Task description:
Put these lines into a Markdown table with the columns Row and Line, numbering each row and dropping any blank lines. Leave the pictures out.

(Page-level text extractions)
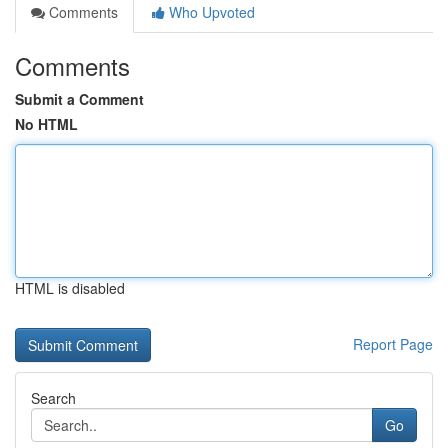
Comments
Who Upvoted
Comments
Submit a Comment
No HTML
HTML is disabled
Report Page
Search
Go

Solution to this exercise:
| Row | Line |
|---|---|
| 1 | Comments |
| 2 | Who Upvoted |
| 3 | Comments |
| 4 | Submit a Comment |
| 5 | No HTML |
| 6 | HTML is disabled |
| 7 | Report Page |
| 8 | Search |
| 9 | Go |